Today was a nice spring like day with the exception of the brutal chill carried on the impending wind that modulated between an almost un-detectable breeze to a tree bending wind that could easily cut to the bone. There were several folks that showed up to buy eggs and the neighbor brought his son-in-law over with his son and daughter to see the chickens, bunnies and the turkeys, but they couldn’t stay very long because of the cold. I mentioned that when they came back in a few months, they would be able to see the Alpacas in their stalls or out in the pasture. They said they were looking forward to seeing them and it being warmer so they could enjoy watching them for a little while.
Later in the day, Vicki and I went to pick up a few things we needed to prepare dinner for the family tomorrow evening here and stopped at Jem Stoves to pick up another ten bags of pellets for the fireplace insert downstairs.
We are going to cut matting material later, so we can matt a canvas picture that Vicki painted for her brother, depicting Richie’s favorite dog Scruffy, which was a mixed Schnauzer, from his younger, adult life in Tannersville, several years ago. As usual, I think Vick outdid herself again. She was working form a tiny picture that was totally against everything we set forth as criteria for painting someone’s pet. This is the very project that led to the list of five things on Vick’s Artwork Commission Agreement listed on this mornings post entry. Richie is sitting with his arm around the dog, obstructing the dogs shape, the lighting is poor, the picture fuzzy and measures about a big 2 ½ x 4”…… a truly miserable picture for her to be painting from, yet she did a lovely job and the dog looks remarkable! He should be absolutely beside himself with joy. I can’t wait to see it when it is matted and framed on his office wall.
Vicki is making soap. Just as they did 200 years ago, she is checking the temperature of the liquid lye.

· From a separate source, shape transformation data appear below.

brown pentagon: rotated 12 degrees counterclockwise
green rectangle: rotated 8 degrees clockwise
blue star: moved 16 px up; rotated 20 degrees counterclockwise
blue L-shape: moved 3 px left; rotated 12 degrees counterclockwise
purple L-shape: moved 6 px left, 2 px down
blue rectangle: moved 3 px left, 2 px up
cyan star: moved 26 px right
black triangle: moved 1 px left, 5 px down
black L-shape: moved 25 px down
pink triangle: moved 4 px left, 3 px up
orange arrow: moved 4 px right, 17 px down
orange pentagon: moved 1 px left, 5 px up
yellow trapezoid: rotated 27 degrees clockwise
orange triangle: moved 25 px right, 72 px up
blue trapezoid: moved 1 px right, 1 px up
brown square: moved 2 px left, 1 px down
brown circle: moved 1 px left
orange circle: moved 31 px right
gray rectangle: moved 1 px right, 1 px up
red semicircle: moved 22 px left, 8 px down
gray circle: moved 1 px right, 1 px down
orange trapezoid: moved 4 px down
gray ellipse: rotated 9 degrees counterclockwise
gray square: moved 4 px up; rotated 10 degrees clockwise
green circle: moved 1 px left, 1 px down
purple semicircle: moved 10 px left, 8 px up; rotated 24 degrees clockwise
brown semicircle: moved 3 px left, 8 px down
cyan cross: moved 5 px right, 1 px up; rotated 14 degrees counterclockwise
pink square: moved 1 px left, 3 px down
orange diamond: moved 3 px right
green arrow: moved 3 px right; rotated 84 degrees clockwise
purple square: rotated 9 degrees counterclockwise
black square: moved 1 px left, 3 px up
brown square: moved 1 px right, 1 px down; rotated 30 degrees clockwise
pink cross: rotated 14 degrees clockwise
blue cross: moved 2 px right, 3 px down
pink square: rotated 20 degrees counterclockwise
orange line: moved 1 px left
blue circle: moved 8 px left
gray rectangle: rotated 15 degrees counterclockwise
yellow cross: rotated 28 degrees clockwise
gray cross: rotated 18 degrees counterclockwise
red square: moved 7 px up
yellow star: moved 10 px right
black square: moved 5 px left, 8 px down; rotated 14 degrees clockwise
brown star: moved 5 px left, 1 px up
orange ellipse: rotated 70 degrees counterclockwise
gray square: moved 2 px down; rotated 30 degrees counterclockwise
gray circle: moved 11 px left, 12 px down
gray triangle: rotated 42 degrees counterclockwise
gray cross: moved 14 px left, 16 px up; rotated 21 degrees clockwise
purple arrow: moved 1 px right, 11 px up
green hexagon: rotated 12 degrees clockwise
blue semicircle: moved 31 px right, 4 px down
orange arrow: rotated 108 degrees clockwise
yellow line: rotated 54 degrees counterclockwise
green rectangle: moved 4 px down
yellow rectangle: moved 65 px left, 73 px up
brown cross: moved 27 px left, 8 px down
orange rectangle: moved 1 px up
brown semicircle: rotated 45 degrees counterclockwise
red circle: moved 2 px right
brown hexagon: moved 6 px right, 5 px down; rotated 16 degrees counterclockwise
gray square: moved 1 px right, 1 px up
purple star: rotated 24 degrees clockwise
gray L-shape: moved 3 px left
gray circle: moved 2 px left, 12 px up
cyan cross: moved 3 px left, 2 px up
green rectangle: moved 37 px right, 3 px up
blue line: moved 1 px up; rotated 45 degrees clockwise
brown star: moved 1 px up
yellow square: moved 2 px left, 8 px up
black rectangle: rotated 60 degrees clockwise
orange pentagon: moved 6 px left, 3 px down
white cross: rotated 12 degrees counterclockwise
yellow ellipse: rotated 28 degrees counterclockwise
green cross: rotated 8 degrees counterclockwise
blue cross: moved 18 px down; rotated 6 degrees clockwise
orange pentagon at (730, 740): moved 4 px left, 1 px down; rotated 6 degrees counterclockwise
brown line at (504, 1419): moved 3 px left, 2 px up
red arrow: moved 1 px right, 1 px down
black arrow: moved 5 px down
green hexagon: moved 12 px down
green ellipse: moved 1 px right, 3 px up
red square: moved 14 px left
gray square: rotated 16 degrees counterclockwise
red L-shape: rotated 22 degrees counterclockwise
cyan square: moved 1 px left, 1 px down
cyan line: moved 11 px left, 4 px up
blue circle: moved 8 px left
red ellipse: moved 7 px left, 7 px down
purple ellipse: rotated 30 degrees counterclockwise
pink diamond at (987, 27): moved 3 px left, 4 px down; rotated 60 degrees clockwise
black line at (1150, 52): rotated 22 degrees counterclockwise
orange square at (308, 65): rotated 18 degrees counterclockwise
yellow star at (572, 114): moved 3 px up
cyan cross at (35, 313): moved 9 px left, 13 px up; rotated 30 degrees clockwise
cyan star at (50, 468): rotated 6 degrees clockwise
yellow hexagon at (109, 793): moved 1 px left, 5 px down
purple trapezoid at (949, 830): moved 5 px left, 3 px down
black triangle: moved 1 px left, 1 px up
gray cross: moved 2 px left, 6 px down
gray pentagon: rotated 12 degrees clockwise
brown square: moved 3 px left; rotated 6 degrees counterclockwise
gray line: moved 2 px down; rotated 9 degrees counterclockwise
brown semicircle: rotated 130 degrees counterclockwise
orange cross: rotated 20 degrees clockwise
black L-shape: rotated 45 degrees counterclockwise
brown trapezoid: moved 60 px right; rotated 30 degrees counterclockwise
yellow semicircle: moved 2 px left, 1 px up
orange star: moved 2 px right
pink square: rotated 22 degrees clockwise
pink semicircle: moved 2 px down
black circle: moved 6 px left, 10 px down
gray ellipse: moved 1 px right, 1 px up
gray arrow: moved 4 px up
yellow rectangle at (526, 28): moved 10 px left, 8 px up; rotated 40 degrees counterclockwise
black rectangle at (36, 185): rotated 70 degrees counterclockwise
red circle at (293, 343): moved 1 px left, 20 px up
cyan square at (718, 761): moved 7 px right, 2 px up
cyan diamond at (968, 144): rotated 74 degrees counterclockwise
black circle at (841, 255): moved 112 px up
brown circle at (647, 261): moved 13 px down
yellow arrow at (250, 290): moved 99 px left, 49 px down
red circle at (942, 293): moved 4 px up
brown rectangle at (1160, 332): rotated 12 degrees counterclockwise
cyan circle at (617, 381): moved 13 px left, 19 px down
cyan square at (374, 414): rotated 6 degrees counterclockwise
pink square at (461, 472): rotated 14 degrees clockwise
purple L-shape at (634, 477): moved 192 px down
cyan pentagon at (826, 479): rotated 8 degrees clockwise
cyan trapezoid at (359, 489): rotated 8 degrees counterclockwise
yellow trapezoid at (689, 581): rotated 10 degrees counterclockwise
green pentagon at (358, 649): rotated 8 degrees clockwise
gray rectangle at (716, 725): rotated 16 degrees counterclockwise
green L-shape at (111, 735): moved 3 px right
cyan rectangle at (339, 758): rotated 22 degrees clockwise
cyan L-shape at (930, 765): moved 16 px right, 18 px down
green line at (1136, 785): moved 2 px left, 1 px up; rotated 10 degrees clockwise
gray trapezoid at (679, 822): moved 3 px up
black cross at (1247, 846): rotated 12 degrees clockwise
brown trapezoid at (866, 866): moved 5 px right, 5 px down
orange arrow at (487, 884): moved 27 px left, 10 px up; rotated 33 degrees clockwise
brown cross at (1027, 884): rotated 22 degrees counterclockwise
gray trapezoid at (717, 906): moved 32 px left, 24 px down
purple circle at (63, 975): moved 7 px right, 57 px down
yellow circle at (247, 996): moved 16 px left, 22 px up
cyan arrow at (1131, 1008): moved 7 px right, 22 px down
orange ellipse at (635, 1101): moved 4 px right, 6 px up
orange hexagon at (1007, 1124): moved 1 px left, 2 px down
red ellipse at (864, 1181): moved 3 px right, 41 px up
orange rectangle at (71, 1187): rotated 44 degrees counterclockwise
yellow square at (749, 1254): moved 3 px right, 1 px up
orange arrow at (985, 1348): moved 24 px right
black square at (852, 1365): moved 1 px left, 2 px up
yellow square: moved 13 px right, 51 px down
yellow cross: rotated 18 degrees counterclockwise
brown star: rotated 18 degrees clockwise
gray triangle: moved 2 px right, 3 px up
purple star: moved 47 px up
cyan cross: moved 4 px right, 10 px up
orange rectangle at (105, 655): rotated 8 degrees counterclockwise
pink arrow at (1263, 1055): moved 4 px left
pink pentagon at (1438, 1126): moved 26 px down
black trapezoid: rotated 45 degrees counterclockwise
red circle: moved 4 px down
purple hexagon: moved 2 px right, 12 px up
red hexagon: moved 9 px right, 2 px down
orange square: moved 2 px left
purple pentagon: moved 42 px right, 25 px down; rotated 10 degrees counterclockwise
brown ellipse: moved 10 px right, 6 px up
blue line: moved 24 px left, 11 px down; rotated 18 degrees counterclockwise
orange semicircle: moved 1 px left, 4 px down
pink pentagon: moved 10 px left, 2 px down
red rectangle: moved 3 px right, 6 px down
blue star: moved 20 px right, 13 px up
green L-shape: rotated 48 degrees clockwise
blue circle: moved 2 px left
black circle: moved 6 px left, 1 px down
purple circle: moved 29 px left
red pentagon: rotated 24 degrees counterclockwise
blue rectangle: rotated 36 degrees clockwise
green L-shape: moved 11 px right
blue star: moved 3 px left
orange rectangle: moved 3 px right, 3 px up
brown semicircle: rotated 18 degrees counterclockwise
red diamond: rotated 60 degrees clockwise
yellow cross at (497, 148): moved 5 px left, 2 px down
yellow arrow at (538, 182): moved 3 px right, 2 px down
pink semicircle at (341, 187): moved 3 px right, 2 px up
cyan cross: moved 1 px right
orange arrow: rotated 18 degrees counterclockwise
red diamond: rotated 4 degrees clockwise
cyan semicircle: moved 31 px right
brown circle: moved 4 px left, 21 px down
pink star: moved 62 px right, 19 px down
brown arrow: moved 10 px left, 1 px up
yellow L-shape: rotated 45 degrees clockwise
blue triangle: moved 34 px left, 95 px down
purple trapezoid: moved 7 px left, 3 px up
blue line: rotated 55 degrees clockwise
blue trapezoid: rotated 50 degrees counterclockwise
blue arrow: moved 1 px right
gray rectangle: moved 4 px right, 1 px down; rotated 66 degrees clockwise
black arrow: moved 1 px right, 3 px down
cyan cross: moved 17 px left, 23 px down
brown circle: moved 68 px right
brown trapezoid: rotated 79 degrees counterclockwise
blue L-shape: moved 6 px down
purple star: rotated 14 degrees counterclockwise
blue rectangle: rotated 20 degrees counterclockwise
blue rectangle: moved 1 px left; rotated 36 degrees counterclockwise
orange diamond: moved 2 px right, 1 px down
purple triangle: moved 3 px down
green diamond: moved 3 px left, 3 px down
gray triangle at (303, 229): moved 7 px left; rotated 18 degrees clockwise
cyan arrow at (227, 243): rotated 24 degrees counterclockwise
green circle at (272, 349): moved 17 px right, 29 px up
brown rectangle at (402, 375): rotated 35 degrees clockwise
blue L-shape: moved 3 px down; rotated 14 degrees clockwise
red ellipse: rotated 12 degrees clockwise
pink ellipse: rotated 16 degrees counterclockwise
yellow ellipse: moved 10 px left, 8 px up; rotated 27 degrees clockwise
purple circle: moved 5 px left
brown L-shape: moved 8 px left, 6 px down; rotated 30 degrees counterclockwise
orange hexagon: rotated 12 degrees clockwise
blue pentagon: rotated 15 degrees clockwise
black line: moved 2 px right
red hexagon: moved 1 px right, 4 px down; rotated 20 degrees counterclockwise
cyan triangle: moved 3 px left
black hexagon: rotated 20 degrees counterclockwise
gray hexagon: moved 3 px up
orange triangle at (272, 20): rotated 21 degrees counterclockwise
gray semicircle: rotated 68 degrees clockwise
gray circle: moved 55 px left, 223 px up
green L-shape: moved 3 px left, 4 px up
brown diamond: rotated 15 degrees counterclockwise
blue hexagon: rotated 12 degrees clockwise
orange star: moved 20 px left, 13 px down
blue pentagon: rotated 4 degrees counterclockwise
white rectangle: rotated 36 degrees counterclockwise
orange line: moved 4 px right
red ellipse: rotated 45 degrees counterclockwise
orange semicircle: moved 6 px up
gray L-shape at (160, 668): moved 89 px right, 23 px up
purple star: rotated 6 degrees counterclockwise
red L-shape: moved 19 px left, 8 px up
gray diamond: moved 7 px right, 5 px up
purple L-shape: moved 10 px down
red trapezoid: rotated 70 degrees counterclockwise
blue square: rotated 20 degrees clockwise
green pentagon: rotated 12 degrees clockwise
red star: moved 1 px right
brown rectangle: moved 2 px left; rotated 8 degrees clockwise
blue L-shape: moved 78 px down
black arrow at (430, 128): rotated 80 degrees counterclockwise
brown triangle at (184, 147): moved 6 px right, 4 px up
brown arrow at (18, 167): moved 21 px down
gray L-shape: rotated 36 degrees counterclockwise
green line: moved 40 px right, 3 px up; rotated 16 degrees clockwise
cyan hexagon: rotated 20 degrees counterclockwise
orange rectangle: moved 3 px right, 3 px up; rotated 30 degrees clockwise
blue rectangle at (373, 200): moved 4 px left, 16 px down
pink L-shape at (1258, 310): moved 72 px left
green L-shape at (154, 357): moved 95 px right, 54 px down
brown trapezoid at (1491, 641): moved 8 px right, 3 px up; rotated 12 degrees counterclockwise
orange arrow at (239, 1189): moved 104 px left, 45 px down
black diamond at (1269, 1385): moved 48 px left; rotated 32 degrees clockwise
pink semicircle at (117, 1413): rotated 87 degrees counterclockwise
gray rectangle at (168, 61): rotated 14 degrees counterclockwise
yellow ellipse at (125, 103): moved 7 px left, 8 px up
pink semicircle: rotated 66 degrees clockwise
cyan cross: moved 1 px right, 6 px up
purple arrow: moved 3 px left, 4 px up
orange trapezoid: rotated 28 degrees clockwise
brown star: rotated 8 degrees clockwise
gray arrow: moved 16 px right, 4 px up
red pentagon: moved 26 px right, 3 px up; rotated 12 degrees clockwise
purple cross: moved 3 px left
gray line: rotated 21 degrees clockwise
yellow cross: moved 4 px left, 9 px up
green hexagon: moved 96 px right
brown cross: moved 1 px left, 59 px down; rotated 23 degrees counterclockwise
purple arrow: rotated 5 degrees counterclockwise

It must be at 100 degrees
Constantly reading the thermometer until 100 degrees is reached on the lye mixture.
The rendered tallow was cooked down from suet we got from the slaughter house in Greenville.
Once both the rendered tallow and lye are at the same temperature of 100 degrees, she mixes the two to achieve the chemical reaction.
As you can see, this is not for the faint of heart and you can get a nasty chemical burn if something goes wrong!
Here you can se the beginning of the reaction as Vick stirs the mixture as the lye is stirred in.
Once the mixture starts to "trail" as you stir and test it, you can pour the mixture into a mold pan.
This thick chunk of ice goes clear to the bottom..... all the way around the pools perimeter. The water dis-appeared in five minutes time and the cover was on the bottom. The pool rumbled for five solid minutes, then became quiet.
This is a poor reproduction of the original which is really pretty. Neither of these pictures does the original any justice at all, but you at least, get to see it.